Full disclosure, the first winter after we retire I plan on spending three months living in New Zealand. Our winter is their summer and one of my dreams is to live out of a camper van while touring around both islands. Even with everything I’m about to write, that is still my plan 😉

Gavin joined Becky and I for our snowshoeing this morning and we had a great time while Dominic snow boarded. I’ve written about the peacefulness of being in the woods the past few days so I’ll do my best to take this in a slightly different direction. What I enjoyed the most about snowshoeing and the rest of the day was appreciating winter.

For much of my life winter has been my least favorite season. I sometimes go stir crazy and spend time waiting for it to be over. With everything going on this year and with my focus on being outside I’ve really found this to be the winter in which I’ve fallen back in love with it. This probably sounds sick, but I’m thinking it might take over the number three slot from spring (fall being in first, summer a close second).

▸ STORED DATA:
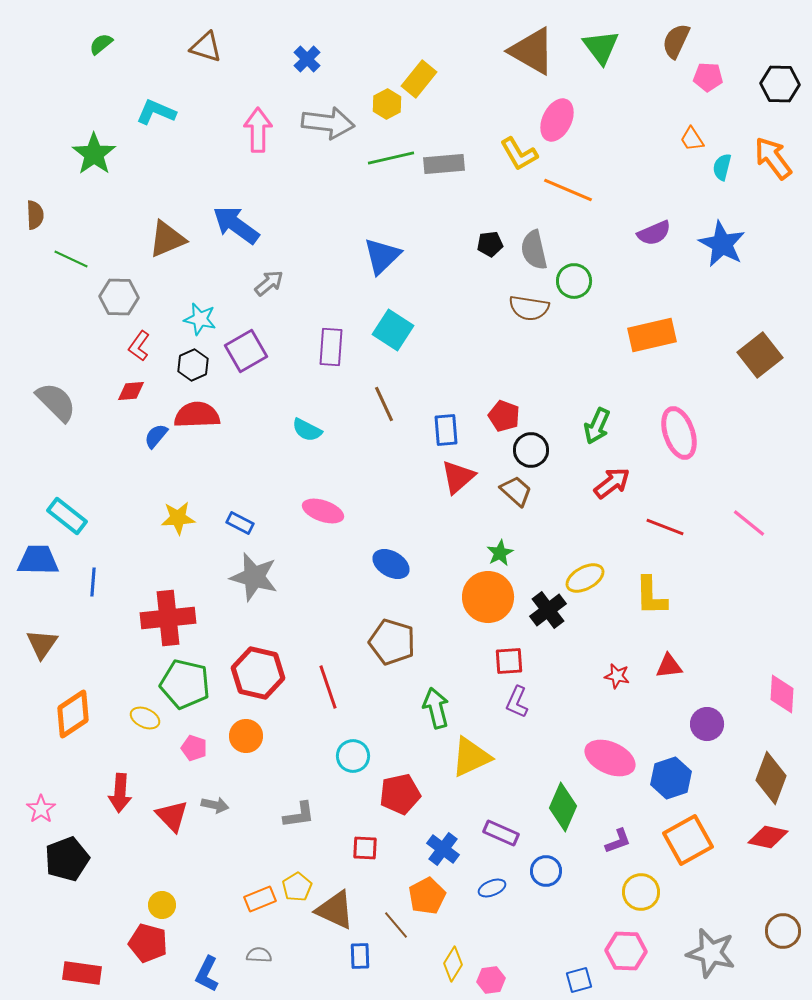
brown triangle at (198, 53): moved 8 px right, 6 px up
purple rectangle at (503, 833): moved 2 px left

▸ PROMPT 1: Write down the stretch of the passage about appreciating winter from "Gavin joined Becky" through "a close second).".
▸ PROMPT 2: Extend the passage about appreciating winter, picking up right after its final sentence.

▸ WRITTEN ANSWER 1:
Gavin joined Becky and I for our snowshoeing this morning and we had a great time while Dominic snow boarded. I’ve written about the peacefulness of being in the woods the past few days so I’ll do my best to take this in a slightly different direction. What I enjoyed the most about snowshoeing and the rest of the day was appreciating winter.

For much of my life winter has been my least favorite season. I sometimes go stir crazy and spend time waiting for it to be over. With everything going on this year and with my focus on being outside I’ve really found this to be the winter in which I’ve fallen back in love with it. This probably sounds sick, but I’m thinking it might take over the number three slot from spring (fall being in first, summer a close second).

▸ WRITTEN ANSWER 2:
In the woods today I kept smiling as I drew fresh full breaths of cold air through my nose. The blanket of fresh snow covering everything accentuated so many features. The occasional unfrozen spring water caught our attention and really stuck out. The frost and snow covering the milkweed pods caused me to stop and take a moment to take in the view. All the branches were covered with a light coating of snow and sometimes when the wind would blow just right there’d be a little mini avalanche of snow falling from limb to limb until it hit the ground.

As if that wasn’t quite enough Becky had an awesome idea. After snowshoeing and a quick lunch we headed out to the same waterfalls we visited only seven months ago. The road into the park was almost impassable and completely void of any fresh tracks. We had the entire park to just the three of us and went from observation deck to observation deck taking in the spectacular sights from each. Have you ever seen a waterfall spouting the water through ice? It was wild!!! The ice formations around the water were so surreal and the snow in the surrounding forest valley enhanced the mind blowing view. That is a sight I’ll keep treasured in my memories forever.

Once we realized that we were only a few miles from Lake Superior we hit the road and hiked out to the beach we’d gone to this summer. The sand was gone and replaced with ice and snow. The waves slammed the shore and launched gallons of water into the air like we’d seen in the blowholes in Grand Cayman and Maui. The entire landscape was so frozen, wintery, and beautiful.

Only a year or two ago I would’ve groaned about it being winter. Over the past few days, especially today, I’m grateful for taking time to remember all the reasons I should pause to appreciate winter instead. What an awesome season that is full of its own forms of beauty!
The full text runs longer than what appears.